*What the exercise asks:*
Reply with one number, the count of lines below that contain the string "localhost".

*Available data:*

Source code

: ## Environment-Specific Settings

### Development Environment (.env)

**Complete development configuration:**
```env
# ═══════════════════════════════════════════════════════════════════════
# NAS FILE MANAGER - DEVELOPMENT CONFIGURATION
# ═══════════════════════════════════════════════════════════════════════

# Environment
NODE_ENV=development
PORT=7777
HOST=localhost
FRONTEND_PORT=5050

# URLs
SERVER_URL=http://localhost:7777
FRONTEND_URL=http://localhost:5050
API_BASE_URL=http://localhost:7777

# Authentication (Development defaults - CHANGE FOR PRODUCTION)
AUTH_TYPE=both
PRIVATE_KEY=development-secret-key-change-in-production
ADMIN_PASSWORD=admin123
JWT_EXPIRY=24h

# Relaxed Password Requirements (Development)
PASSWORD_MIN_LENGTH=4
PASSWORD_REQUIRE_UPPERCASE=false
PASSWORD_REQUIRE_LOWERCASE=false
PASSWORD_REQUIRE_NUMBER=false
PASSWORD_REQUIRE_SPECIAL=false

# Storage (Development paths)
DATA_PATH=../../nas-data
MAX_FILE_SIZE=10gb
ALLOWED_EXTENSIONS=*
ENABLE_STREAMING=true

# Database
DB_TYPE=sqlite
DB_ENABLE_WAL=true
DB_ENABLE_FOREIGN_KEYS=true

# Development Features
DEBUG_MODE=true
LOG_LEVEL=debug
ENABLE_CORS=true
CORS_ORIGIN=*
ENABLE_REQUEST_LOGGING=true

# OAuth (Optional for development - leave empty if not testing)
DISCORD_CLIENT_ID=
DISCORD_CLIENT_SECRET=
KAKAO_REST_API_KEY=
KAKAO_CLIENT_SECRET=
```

*Your response:*
4